### Goal
Rewrite the lines between the one holding "scientific name: Mikania chimborazensis" and the one holding "elevation (m): 3000", inclusive, swapping "country" for "nation" and leaving everything else unchanged.

### Extracted material
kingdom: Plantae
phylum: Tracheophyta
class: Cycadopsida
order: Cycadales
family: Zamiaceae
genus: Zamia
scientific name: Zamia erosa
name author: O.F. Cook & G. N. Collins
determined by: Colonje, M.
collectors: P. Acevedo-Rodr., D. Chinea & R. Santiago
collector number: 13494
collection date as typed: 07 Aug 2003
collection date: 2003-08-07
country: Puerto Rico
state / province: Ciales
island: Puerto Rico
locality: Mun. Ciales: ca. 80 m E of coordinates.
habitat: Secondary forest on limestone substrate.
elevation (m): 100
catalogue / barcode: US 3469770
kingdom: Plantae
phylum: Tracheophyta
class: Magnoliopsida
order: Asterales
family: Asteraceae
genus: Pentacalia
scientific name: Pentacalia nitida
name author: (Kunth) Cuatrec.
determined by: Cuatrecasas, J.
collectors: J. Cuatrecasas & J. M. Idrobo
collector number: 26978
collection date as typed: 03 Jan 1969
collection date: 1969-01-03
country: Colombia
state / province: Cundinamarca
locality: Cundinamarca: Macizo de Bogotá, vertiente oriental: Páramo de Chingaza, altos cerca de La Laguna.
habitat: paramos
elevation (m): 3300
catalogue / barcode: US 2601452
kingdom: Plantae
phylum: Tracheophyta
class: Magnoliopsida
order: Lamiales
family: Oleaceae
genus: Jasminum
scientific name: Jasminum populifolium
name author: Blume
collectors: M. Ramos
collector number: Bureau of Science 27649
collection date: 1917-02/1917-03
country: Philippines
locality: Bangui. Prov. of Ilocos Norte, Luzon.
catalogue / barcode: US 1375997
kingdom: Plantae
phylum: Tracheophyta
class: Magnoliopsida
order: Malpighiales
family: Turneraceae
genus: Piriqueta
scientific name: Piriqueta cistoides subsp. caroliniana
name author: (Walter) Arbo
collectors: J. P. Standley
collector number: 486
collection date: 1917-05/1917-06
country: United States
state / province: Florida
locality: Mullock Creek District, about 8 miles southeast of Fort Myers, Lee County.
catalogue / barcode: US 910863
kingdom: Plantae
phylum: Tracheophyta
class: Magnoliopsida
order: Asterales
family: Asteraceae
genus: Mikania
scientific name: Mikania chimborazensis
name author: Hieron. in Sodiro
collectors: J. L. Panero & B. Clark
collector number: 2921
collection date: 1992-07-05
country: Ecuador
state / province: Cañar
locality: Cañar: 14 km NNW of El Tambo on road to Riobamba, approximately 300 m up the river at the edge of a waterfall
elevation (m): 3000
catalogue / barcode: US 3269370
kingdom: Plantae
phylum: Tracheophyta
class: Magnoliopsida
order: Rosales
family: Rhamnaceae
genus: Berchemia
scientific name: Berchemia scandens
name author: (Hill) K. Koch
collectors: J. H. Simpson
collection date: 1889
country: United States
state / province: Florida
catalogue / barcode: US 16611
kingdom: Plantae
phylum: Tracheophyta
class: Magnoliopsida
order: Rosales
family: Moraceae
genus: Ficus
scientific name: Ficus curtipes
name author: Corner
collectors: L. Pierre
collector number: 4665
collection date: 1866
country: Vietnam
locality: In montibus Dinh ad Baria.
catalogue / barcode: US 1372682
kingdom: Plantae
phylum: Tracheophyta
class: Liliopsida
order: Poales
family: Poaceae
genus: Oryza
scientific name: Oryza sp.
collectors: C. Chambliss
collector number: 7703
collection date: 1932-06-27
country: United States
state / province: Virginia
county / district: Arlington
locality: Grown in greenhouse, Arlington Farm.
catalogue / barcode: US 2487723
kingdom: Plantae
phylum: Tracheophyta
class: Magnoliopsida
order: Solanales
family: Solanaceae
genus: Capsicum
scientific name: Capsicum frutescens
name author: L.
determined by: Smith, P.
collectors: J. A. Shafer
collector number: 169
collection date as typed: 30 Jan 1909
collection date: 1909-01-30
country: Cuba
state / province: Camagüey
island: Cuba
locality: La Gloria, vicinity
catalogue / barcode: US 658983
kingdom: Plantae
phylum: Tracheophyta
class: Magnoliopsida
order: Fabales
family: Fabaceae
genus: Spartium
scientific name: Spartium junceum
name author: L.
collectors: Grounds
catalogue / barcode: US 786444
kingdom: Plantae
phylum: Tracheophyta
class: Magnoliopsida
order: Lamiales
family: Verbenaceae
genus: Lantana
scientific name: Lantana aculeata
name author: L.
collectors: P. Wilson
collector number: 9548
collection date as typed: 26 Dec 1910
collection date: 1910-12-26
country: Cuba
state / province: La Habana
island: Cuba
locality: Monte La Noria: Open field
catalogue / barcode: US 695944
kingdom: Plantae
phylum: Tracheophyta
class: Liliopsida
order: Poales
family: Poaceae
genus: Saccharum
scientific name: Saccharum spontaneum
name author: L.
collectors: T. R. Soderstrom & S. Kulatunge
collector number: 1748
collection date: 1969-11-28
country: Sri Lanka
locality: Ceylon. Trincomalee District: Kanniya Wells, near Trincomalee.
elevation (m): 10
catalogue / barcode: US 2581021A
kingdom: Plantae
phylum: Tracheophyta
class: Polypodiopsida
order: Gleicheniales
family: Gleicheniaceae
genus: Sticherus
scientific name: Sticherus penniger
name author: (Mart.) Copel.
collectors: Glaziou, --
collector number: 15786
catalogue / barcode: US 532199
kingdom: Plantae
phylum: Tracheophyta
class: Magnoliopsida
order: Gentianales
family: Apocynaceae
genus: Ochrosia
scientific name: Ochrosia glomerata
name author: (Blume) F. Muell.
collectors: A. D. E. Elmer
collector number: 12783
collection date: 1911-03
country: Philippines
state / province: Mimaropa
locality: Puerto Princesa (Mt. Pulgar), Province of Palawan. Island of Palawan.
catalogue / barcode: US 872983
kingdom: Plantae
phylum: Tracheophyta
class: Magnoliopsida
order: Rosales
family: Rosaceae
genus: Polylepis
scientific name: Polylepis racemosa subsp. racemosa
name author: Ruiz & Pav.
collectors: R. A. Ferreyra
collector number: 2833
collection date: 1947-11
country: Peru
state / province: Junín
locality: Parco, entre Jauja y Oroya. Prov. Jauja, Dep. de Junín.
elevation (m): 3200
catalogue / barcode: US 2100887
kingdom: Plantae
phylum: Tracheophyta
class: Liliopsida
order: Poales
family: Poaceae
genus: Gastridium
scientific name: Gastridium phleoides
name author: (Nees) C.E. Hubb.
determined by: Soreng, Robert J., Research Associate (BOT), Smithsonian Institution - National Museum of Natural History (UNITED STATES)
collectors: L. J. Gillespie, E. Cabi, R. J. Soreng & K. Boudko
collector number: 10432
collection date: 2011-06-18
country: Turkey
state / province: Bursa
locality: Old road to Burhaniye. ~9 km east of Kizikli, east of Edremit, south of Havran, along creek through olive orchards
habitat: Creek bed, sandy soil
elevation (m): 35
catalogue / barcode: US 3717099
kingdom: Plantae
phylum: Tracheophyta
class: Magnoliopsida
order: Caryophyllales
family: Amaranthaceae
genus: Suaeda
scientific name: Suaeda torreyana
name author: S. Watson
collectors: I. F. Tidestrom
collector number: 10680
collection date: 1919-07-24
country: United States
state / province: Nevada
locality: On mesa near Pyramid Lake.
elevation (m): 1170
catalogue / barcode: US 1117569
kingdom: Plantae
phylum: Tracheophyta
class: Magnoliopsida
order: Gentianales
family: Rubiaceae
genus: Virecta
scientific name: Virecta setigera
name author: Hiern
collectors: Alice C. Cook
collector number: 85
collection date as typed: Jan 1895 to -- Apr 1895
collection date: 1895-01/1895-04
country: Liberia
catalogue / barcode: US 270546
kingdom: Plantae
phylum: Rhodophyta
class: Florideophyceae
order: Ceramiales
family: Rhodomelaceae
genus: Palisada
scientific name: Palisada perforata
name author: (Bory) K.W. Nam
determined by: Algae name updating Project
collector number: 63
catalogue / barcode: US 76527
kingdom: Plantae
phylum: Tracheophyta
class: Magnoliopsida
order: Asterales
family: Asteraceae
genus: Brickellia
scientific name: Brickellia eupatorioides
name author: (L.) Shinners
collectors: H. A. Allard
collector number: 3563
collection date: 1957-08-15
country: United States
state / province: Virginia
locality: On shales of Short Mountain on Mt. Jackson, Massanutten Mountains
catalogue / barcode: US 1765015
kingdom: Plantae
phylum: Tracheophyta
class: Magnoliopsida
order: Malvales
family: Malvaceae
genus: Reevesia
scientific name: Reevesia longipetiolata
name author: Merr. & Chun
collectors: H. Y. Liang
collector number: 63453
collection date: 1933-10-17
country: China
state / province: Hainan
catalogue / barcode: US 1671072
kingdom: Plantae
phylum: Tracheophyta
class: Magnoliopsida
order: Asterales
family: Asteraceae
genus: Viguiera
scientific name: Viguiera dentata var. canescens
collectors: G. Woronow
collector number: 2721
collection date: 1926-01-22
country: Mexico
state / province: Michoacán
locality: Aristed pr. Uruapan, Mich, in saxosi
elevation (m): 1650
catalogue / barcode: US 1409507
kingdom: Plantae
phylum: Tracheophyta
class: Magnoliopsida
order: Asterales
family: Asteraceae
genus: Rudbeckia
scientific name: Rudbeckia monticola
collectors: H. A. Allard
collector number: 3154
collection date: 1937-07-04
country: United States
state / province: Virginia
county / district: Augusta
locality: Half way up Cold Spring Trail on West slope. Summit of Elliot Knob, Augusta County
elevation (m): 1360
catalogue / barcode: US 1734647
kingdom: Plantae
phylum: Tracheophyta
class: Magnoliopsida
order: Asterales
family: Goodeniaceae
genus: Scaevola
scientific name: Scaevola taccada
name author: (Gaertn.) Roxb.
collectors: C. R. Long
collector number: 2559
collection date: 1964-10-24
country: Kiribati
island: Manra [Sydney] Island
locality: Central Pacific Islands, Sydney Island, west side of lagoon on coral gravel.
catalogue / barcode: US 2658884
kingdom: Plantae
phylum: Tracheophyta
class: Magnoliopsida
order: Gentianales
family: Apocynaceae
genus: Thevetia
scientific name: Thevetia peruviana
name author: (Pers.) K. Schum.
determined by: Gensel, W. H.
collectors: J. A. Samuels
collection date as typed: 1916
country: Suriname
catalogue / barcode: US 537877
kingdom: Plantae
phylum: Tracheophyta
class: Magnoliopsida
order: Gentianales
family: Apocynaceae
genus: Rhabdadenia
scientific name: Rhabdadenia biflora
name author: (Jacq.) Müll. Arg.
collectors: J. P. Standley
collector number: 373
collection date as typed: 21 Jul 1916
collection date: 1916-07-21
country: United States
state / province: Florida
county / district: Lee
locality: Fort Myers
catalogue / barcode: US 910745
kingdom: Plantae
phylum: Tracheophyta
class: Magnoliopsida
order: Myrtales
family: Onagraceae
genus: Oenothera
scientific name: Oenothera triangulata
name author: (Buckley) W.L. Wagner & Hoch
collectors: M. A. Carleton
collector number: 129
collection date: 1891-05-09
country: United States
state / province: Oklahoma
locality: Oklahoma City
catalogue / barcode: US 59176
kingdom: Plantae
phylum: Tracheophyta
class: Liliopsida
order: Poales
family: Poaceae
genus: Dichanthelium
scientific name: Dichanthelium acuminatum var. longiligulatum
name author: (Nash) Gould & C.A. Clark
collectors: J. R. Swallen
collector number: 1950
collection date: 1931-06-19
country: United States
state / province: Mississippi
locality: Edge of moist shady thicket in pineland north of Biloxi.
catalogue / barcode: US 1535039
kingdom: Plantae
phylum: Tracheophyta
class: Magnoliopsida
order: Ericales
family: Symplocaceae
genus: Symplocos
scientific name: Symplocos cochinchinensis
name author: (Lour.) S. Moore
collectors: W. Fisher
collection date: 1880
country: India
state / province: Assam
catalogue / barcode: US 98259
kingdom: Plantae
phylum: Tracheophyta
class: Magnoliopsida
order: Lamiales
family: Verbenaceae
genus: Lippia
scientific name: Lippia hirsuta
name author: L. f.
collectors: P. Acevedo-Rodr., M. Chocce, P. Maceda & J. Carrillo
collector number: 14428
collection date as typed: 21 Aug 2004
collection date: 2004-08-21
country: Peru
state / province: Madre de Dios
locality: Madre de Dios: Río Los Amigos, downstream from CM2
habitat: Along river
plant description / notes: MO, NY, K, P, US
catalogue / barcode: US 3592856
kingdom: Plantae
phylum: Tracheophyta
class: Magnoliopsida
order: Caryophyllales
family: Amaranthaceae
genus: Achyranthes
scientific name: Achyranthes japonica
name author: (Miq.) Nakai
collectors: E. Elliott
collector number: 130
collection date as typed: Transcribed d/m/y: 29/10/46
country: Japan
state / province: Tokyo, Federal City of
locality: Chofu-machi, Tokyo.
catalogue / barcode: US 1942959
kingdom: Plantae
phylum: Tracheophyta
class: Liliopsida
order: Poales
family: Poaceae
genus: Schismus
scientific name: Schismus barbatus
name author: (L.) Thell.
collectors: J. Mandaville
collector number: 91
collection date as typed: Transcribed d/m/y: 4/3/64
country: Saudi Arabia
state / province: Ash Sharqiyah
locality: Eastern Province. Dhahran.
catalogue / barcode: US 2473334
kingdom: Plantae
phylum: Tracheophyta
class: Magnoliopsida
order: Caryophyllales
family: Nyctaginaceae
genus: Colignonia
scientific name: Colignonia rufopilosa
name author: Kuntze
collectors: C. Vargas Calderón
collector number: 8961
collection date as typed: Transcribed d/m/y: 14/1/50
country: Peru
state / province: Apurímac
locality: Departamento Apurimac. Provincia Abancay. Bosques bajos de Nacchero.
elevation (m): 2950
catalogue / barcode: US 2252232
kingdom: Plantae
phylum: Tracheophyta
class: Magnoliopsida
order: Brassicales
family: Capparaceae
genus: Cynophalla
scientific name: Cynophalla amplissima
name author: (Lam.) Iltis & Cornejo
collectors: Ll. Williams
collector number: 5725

### Exercise solution
scientific name: Mikania chimborazensis
name author: Hieron. in Sodiro
collectors: J. L. Panero & B. Clark
collector number: 2921
collection date: 1992-07-05
nation: Ecuador
state / province: Cañar
locality: Cañar: 14 km NNW of El Tambo on road to Riobamba, approximately 300 m up the river at the edge of a waterfall
elevation (m): 3000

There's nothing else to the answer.